Dans les femmes, le désir de plaire, qui a pour objet d’inspirer l’estime & l’amitié, prend un empire durable sur les ames ; plus il paroît, plus il s’accrédite, parce que c’est, comme on l’a remarqué[4], le caractére des choses estimables de redoubler de prix par leur durée, & de plaire par le degré de perfection qu’elles ont, quand elles ne plaisent plus par le charme de la nouveauté ; au lieu que la coquetterie ne peut rien sur les ames, qu’autant qu’elle séduit l’imagination. Quelle que soit son adresse à se cacher, elle ne subsiste pas long-temps sans être reconnue ; elle perd alors une partie de son pouvoir, non que l’on se désabuse d’abord de l’erreur où elle nous entraîne ; nos yeux ouverts, malgré nous, sur elle, sont sujets aussi à se refermer. Mais dans les intervalles de raison que nous laisse le charme, on se peint tout ce qu’il y a d’humiliant à s’en laisser tyranniser, & l’on hait celle qui l’emploie, à proportion des efforts qu’il nous en coûte pour le rompre.

[4] Madame la Marquise de Lambert, Réflexion sur les Femmes.

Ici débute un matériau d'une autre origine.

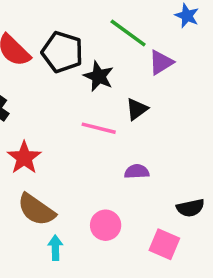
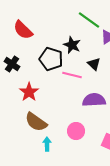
black pentagon: (62, 52) -> (51, 59), moved
black triangle: (137, 109) -> (94, 64), turned -40
purple semicircle: (137, 172) -> (94, 100), size x1.6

Le désir de plaire est convenable dans tous les états & à tous les âges, parce qu’il ne met en œuvre que des moyens avoués par la raison, & qui font honneur à l’esprit. La Coquetterie qui souvent paroît dans toute son étendue, sans que l’esprit l’accompagne, emploie jusqu’à des défauts, pour parvenir au but qu’elle se propose ; étourderie, affectation, manque de bienséance, tout lui sert, & rien ne l’arrête ; & ces mêmes défauts, dès qu’ils cessent de la faire valoir, l’enlaidissent plus encore qu’ils ne l’avoient embellie : mais ce qui caractérise entiérement la honte des succès qui la flattent, c’est qu’elle se décrie à mesure qu’elle les multiplie ; les premiers jours de la jeunesse, qui seuls peuvent lui être favorables, sont-ils éclipsés, combien de ridicules l’accompagnent jusques dans ses triomphes, si elle en obtient encore ? La fausse vanité la fait naître, des chiméres flatteuses l’entretiennent, & le mépris en est le fruit.